5. Enhance level of institutional support
“Faculty development has a role to play in nurturing and sustaining health professionals as teachers and educators, leaders and managers, and researchers and scholars. It can also help to enhance academic and career development as well as organizational change”.18 In a previous study, we found that lack of protected time, funding and institutional support were the most common reason for medical doctors not attending educational continuing professional development.19 Support for individuals, either by way of finances or protected time, in order for staff to undertake professional development as educators, apply for grants or attend education-related conferences contribute to the success of any program.5
6. Recognition for teaching-related activities
Some universities and health care institutions present awards for excellence in teaching. Others provide recognition for positive educational outcomes. Further acknowledgement that could be provided include the provision of resources (e.g. protected time and funding) and/or scholarships for undertaking educational professional development.

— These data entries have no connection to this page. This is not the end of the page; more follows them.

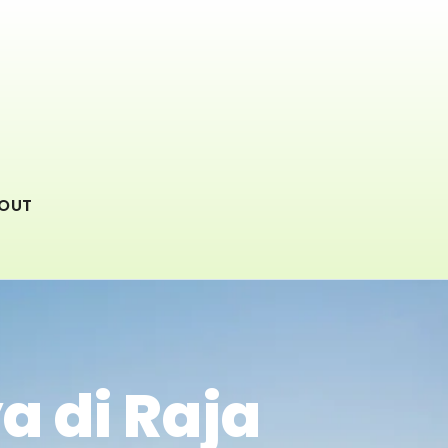
OUT
a di Raja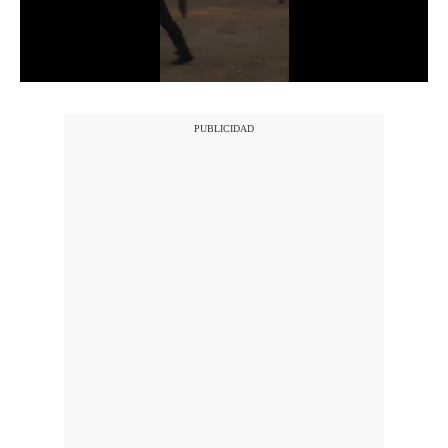
Notas Contratadas
Podcast
Gestión TV
Videos
Fotogalerías
gestion.pe
¿quiénes
Somos?
Términos
Y
Condiciones
Política
De
Privacidad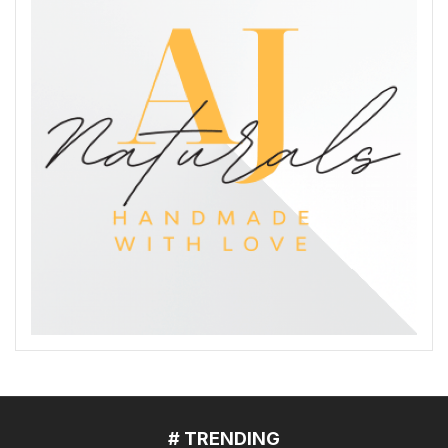
# TRENDING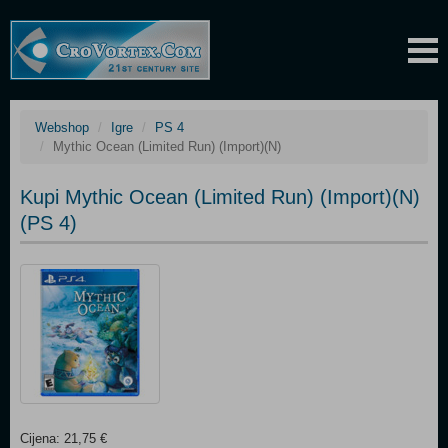
Webshop
Igre
PS 4
Mythic Ocean (Limited Run) (Import)(N)
Kupi Mythic Ocean (Limited Run) (Import)(N)
(PS 4)
Cijena: 21,75 €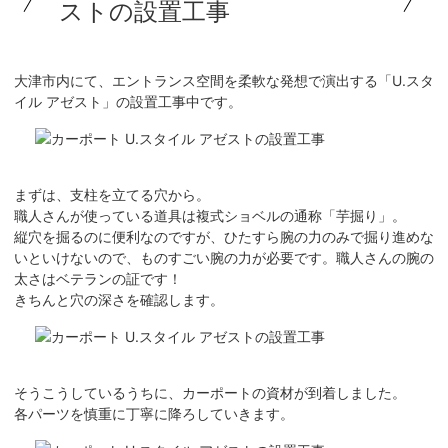
ストの設置工事
大津市内にて、エントランス空間を柔軟な発想で演出する「U.スタ
イル アゼスト」の設置工事中です。
まずは、支柱を立てる穴から。
職人さんが使っている道具は複式ショベルの通称「芋掘り」。
縦穴を掘るのに便利なのですが、ひたすら腕の力のみで掘り進めな
いといけないので、ものすごい腕の力が必要です。職人さんの腕の
太さはベテランの証です！
きちんと穴の深さを確認します。
そうこうしているうちに、カーポートの資材が到着しました。
各パーツを慎重に丁寧に降ろしていきます。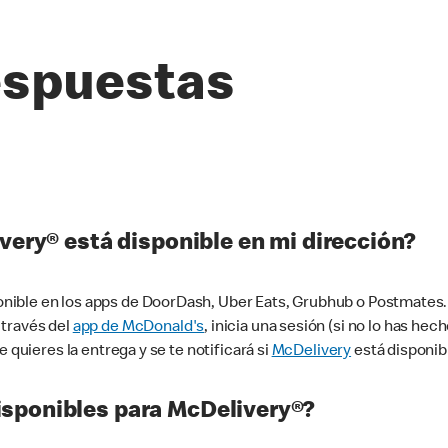
espuestas
very® está disponible en mi dirección?
ible en los apps de DoorDash, Uber Eats, Grubhub o Postmates. 
 través del
app de McDonald's
, inicia una sesión (si no lo has he
 quieres la entrega y se te notificará si
McDelivery
está disponib
sponibles para McDelivery®?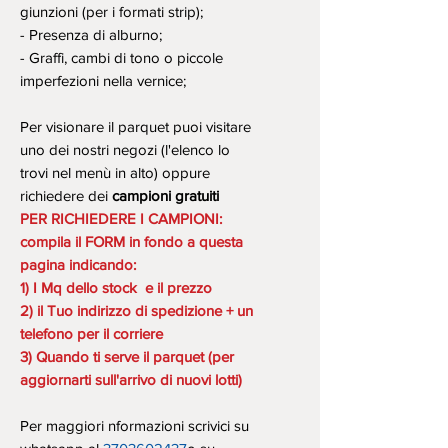
giunzioni (per i formati strip);
- Presenza di alburno;
- Graffi, cambi di tono o piccole
imperfezioni nella vernice;
Per visionare il parquet puoi visitare
uno dei nostri negozi (l'elenco lo
trovi nel menù in alto) oppure
richiedere dei
campioni gratuiti
PER RICHIEDERE I CAMPIONI:
compila il FORM in fondo a questa
pagina indicando:
1) I Mq dello stock e il prezzo
2) il Tuo indirizzo di spedizione + un
telefono per il corriere
3) Quando ti serve il parquet (per
aggiornarti sull'arrivo di nuovi lotti)
Per maggiori nformazioni scrivici su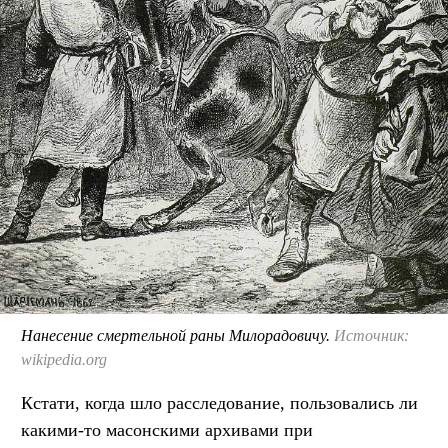
Нанесение смертельной раны Милорадовичу.
Источник:
wikipedia.org
Кстати, когда шло расследование, пользовались ли
какими-то масонскими архивами при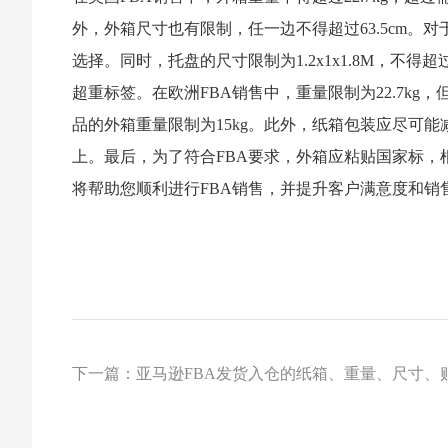
外，外箱尺寸也有限制，任一边不得超过63.5cm。
选择。同时，托盘的尺寸限制为1.2x1x1.8M，不得超
超重标签。在欧洲FBA销售中，重量限制为22.7kg，
品的外箱重量限制为15kg。此外，纸箱包装应尽可能
上。最后，为了符合FBA要求，外箱应粘贴国家标
将帮助您顺利进行FBA销售，并提升客户满意度和销
下一篇：亚马逊FBA发货入仓的纸箱、重量、尺寸、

The area of health professions education is characterised by rapid change, due to the increasing demand for trained health care professionals.20 This article has provided some evidence that educational leadership and scholarly output are enhanced through the participation in university courses in health professions education. In addition, several practical formal and informal strategies have been suggested in order to enhance the quality of HPE, and ultimately the level of patient care and safety.
The authors would like to acknowledge the teaching team engaged to deliver these courses in health professions education. In particular, we thank Dr’s Gabrielle Brand and Annette Mercer, and Ms Caroline Martin.
Conflict of Interest
The authors declare that they have no conflict of interest.